WASHINGTON—Intellectual property (IP) rights enable life-sciences innovations that address the greatest global health challenges. While new health innovations emerge from all corners of the world, a joint initiative from the Information Technology and Innovation Foundation (ITIF), the Institute for Intellectual Property Research (IIPR), and Geneva Network showcases the contributions made by innovators in Latin America and the unique challenges they face.
“Solving the world’s toughest health challenges requires significant investment in research and development. Unfortunately, the absence of strong intellectual property rights throughout Latin America makes that investment risky, which discourages the research needed to ultimately find cures,” said ITIF Vice President Stephen Ezell, co-author of the report. “If Latin American countries want to attract life-sciences investment, they need to put strong IP rights in place and make a commitment to protect them.”

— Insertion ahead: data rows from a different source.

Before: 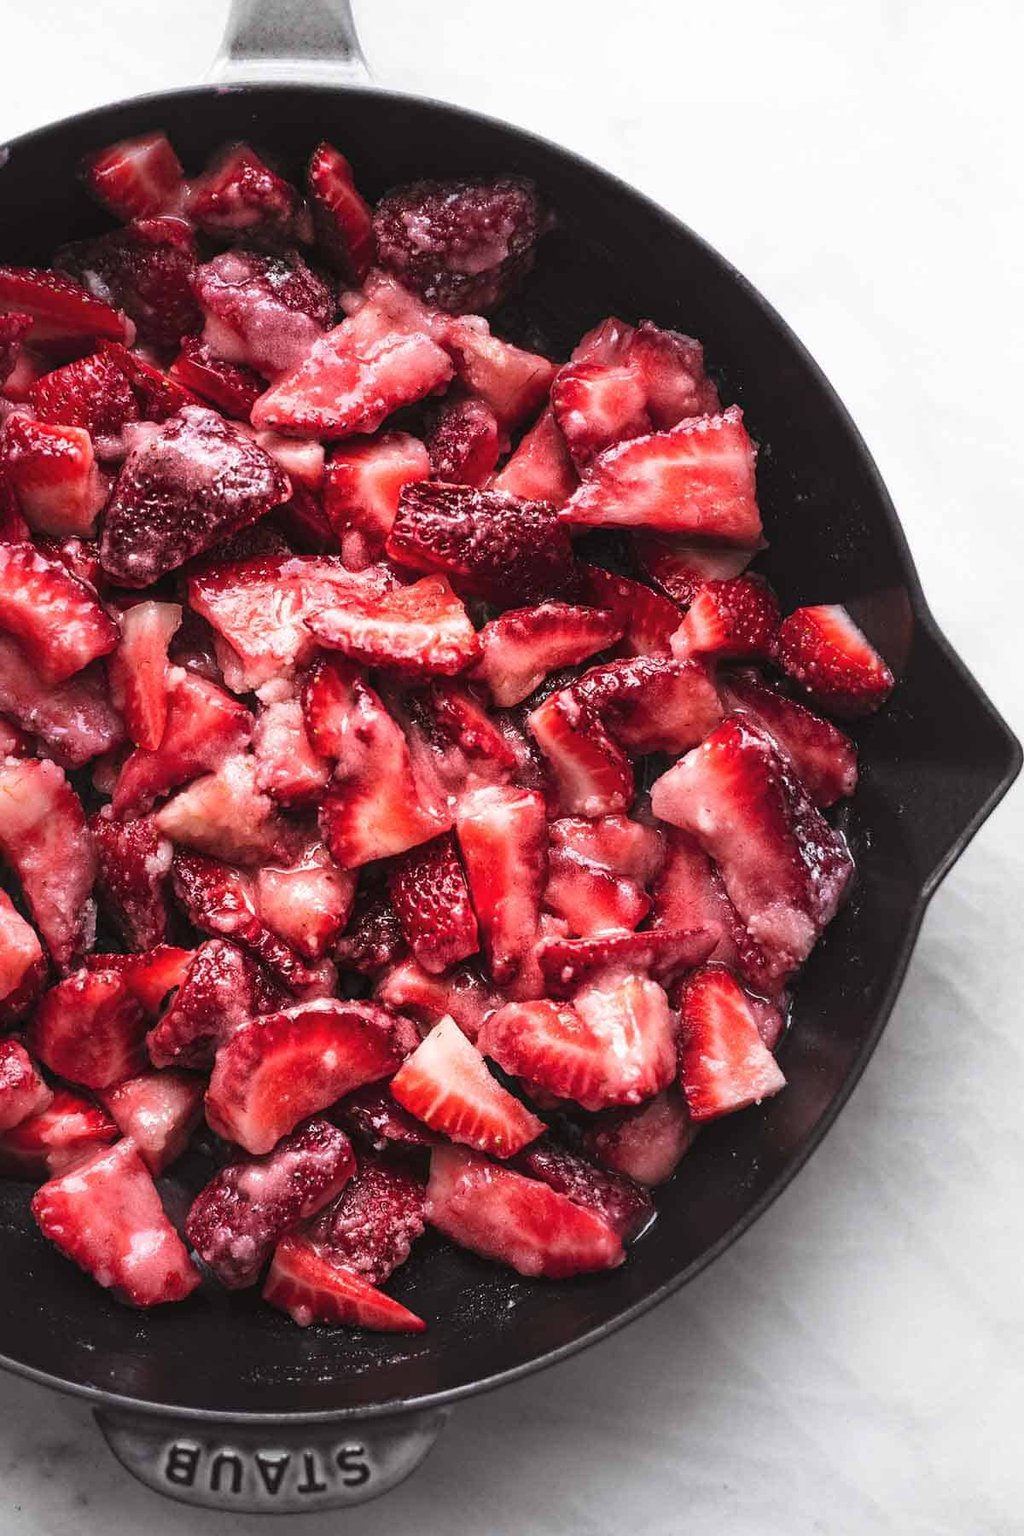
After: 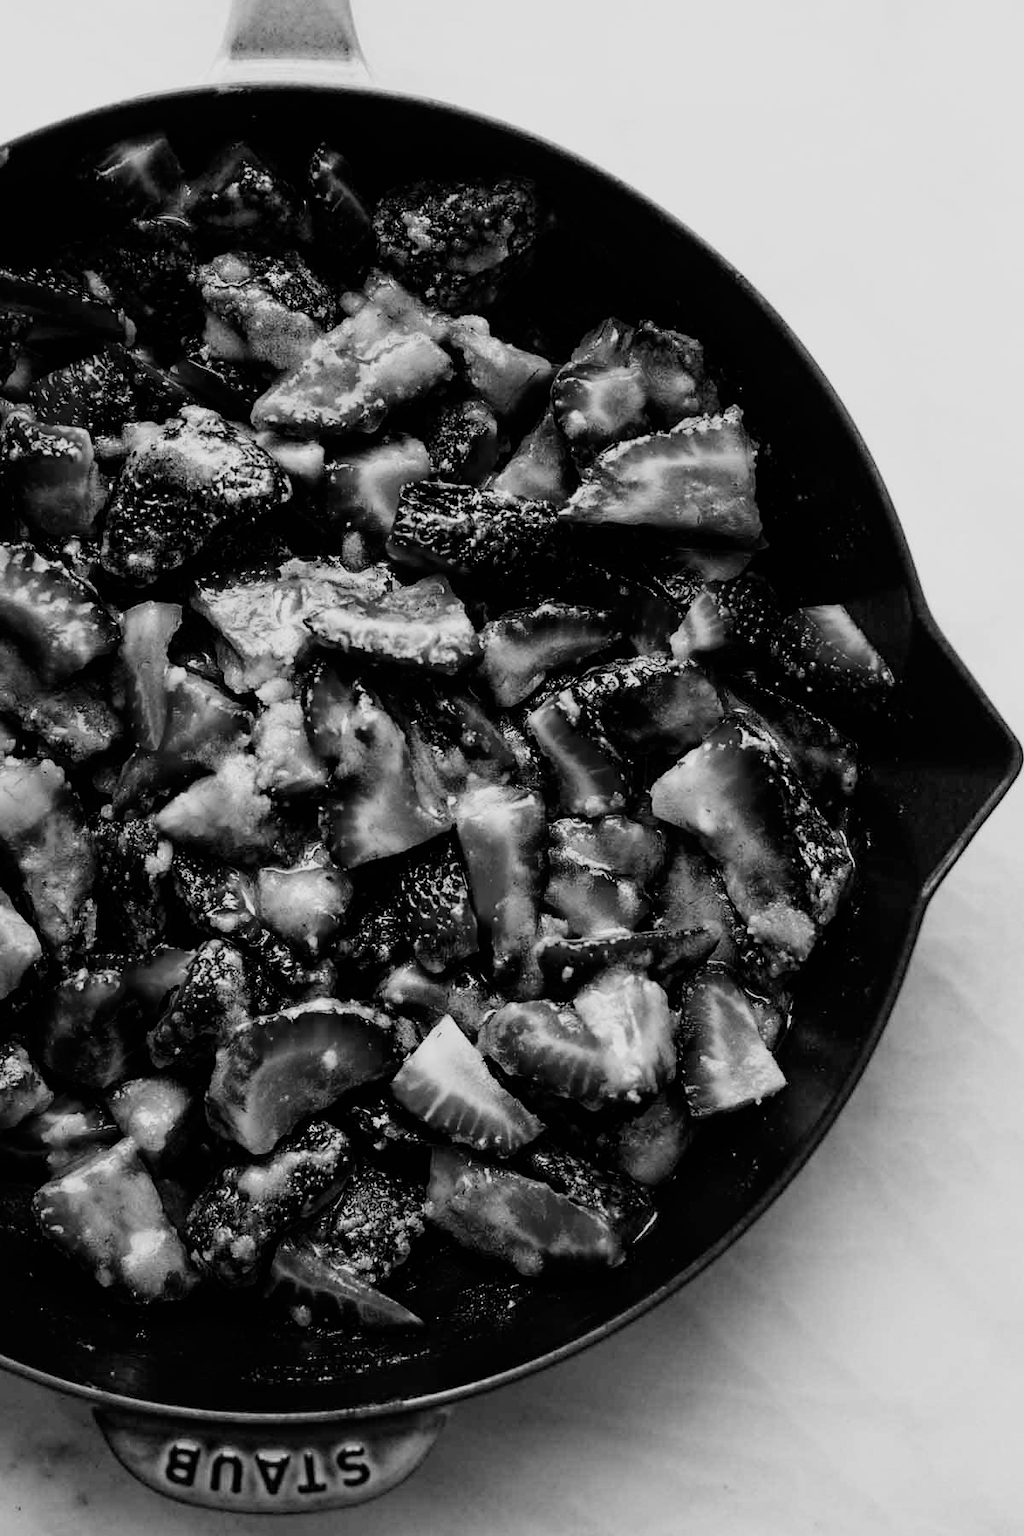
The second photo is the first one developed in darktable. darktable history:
tone equalizer: edges refinement/feathering 500, mask exposure compensation -1.57 EV, preserve details no
filmic rgb: black relative exposure -5.06 EV, white relative exposure 3.56 EV, hardness 3.17, contrast 1.192, highlights saturation mix -49.16%, add noise in highlights 0, preserve chrominance no, color science v3 (2019), use custom middle-gray values true, contrast in highlights soft
color balance rgb: highlights gain › chroma 3.061%, highlights gain › hue 60.11°, perceptual saturation grading › global saturation 30.02%, global vibrance 20%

Despite these challenges, the project explores how entrepreneurs in Latin America are promoting innovation in life-sciences and healthcare through a series of seven case studies:
- An Argentine invention that helps deliver babies;
- A Brazilian mobile application that helps individuals with disabilities communicate;
- A Chilean invention that looks to identify whether seafood is poisonous;
- A Colombian biotechnology start-up that treats tissue loss resulting from burns, ulcers, tumors and trauma;
- A Mexican antivenom medication that treat bites and stings from poisonous animals such as rattlesnakes, scorpions, and black widow spiders;
- A Peruvian portable baby incubator that helps high-risk newborns; and
- A Latin American research collaboration that created the world’s first lung cancer vaccine.
“Stronger IP rights create greater opportunity for entrepreneurs to invent and for those innovations to benefit the world’s citizens,” said IIPR Founder and President Mark Schultz. “With the right policies in place, these innovations will be able to reach those most in need.”

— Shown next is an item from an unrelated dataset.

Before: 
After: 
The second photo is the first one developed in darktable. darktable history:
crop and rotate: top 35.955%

“Latin America is a continent rich with talent and natural resources,” said Philip Stevens, Executive Director of Geneva Network. “These case studies show the potential for it to become a global center for health innovation, saving lives while providing much needed economic growth and jobs. Intellectual property rights are at the center of this story.”
“Research for this project has proven that Latin American innovators have so much to offer their region and the world. However, current IP policies do not encourage or foster a culture of innovation,” said Jaci McDole, IIPR Director of Research and Administration. “Policymakers in Latin America should do more to cultivate innovative communities.”